If Disney is anything other than very gratified that they put their trust in Steve Jobs they are INSANE. The Disney bosses are toasting Mickey as we speak.

fixyourthinking said...

Middle-AgedMan said:The implication came across as though you were talking about Kevin Costner coming off of Dances with Wolves and Field of Dreams and producing The Postman or Waterworld. You may not have meant that, but that's how it came across. The article was about Steve Jobs misleading people (something bad)

This is just plain out and out wrong. Actually the first half of the article was a praise of Steve Jobs and his success. It is true that Pixar was old at a time when two of its least successful movies were coming to theaters. (It doesn't matter the reason. Wall Street and Shareholders care less about reasons and more about results. Steve Jobs has a habit of over promising and underdelivering (mainly because he surprises so often)) Least successful does NOT imply anything about unprofittable or box office success. Attack Of the Clones was the least successful Star Wars movie, but Phantom Menace was the worst. Neither of these movies were poor performers at the box office, and neither were unsuccesful ... however, 20th Century Fox took a hit after Attack Of the Clones came out. Pixar stock would be taking a hit right now if it was still being traded. Same scenario.

Anonymous said...

I am still perplexed how you know a movie that is not done is going to be one of the least successful. Other than not liking the trailer, I fail to see the basis of this claim, but you keep stating it as if it were a fact.

RaaRchel said...

In this piece I discussed how Steve Jobs was strategically selling Pixar to Disney at an interesting time in Pixar's history ... a time when two of it's least successful films were coming to theaters; Cars & Ratatouille.

How do you know Ratatouille is going to be one of the least popular? The teasers only been released maybe two months if they havent been released (the "were coming part") surely you can't say there were the least successful until the films have run its course and ends at all cinemas

I enjoy your blog enourmously, but that part i disagree with, cos it doesn't make sense, maybe re-wording as sounding more of an opinion than a fact, it would have been less confusing for me :)

fixyourthinking said...

The facts are the facts ...

Cars had one THE weakest opening (if inflation adjusted) of any Pixar film.

Cars received the weakest reviews of ANY Pixar film to date.

Cars is out of the top 10 the quickest of ANY Pixar film.

Cars WILL not and CAN NOT be in theaters as long as other Pixar films before being released on video.

Almost every single pixar film to date has doubled or tripled it's budget to make domestically and made it's money back internationally. I don't think that's attainable from the current stats.

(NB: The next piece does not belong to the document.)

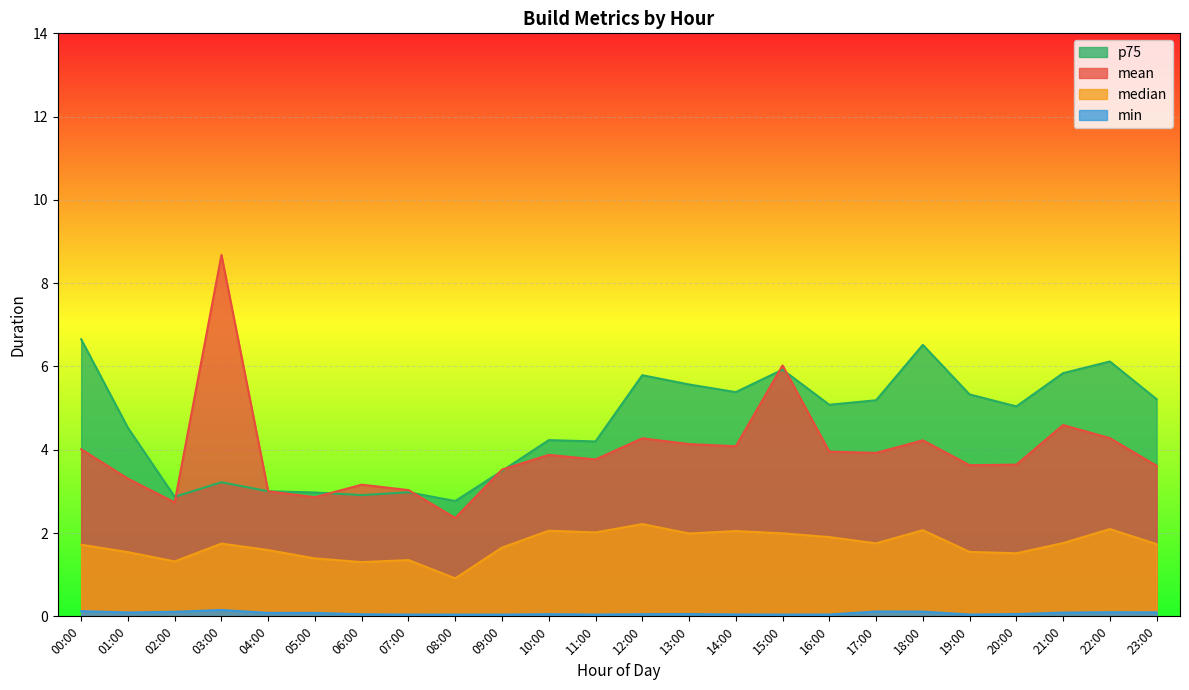

How many distinct data groups are displayed?

4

I will say this ... I wasn't right about Cars ... but I wasn't really wrong.

Truthfully this summer was somewhat of an anomaly if you ask me ... mostly due to high gas prices ... more people are seeing movies (which were pretty lackliuster this summer) as their vacations.

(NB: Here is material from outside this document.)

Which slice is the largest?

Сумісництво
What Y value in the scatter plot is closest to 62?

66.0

As for Ratatouille ... I hope I am wrong ... but other Rat CGI movies are coming out first ... I'll state again ... most all Pixar movies have appealed to both boys and girls or made boys "things" cool to girls so far. Girls are where the money in marketing is at.

From what I have seen ... Ratatouille doesn't interest me as an adult (story wise) ... much the same way as Cars.

RaaRchel said...

a time when two of it's least successful films were coming to theaters; Cars & Ratatouille.

surely the fact you stated arent facts as you were talking when cars was not released ("were
coming to cinemas"), hence had no figures, it is your opinion that they would be lesser earners at the time, and as it happens cars has had a weaker opening, however, it will probably outrank bugs life, as a fellow poster above mentioned its only $50,000 away.

The quote i used above makes it sound as if you are stating a fact written on stone, unless you secretly have a time machine hidden and know these two films will be the lesser earning ;oP

RaaRchel said...

Sorry the first line of that about the facts not being facts, i was refering to the quote not being a fact, at the time you wrote it, not the facts you provided me with stating it was the quickest to drop out of the top ten etc.